The current situation is unstable and the outcome of the war in Ukraine is not settled. However, even if Russia should be able to conquer all, or parts of Ukraine, it is unlikely that Putin will succeed in establishing a resilient Eurasian order because the order will be anchored in force and subjugation, illegitimate power, low salience, and lack of enthusiasm for its principles and vision, and a low degree of convergence around the order’s institutions and practices. This should be contrasted with the liberal international order, which despite the persistent contestations from within, largely rests on consent and attraction, legitimate patterns of power and, what appears to be a rapid return to full engagement with its practices and multilateral institutions.

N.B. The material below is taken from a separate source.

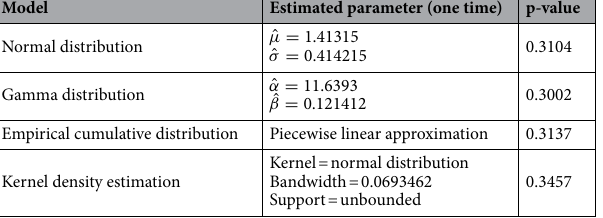
Table 3. The average p-values of the Kolmogorov–Smirnov test for the Kimura model distance data.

From this perspective the liberal international order emerges— surprisingly—as a highly resilient international order, which surely was not part of Putin’s plans.

Disclosure statement

No potential conflict of interest was reported by the author(s).

Additional information

Funding

This work was supported by Carlsbergfondet.

Notes on contributors

Trine Flockhart

Trine Flockhart is Professor of International Relations at the University of Southern Denmark (SDU) and Co-Director of the Center for War Studies at SDU. She is Chair of Business and Social Science at the Danish Institute for Advanced Study and series editor for the Palgrave series, Governance, Security and Development. Her research focuses on international order and transformational change, constructivism, ontological security, NATO, European Security, the liberal international order (and its crisis), transatlantic relations and multi-order governance. Her 2016 article in Contemporary Security Policy “The Coming Multi-Order World” was awarded the Brodie Prize and is one of the most read and cited articles of CSP. She is currently working on a monograph on the transformation towards a multi-order world.

Elena A. Korosteleva

Elena Korosteleva is Professor of Politics and Global Sustainable Development, at the University of Warwick. She is Co-Founder of the Oxford Belarus Observatory (University of Oxford) and formerly Principal Investigator for the GCRF-funded project COMPASS (ES/P010849/1). Her interests include resilience, complexity, order formation and multi-order governance in Central Eurasia. Her recent publications include: Special Issue “The Making of Resilient Communities in Central Eurasia,” Cambridge Review of International Affairs 35(2), 2022 (with I. Petrova); “Community Resilience in Belarus and the EU response,” Journal of Common Market Studies Annual Review, October 2021 (with I. Petrova); Special Issue “Russia between East and West, and the Future of Eurasian Order, International Politics, 58(3), 2021 (with Z. Paikin), and a monograph Resilience in EU and International Institutions (with T. Flockhart, Citation2020).

Notes

1 Sopryazhenie’ (Russian: сопряжение) can be understood as a degree of coordination of strategies, projects and resources developed under different regional strategies.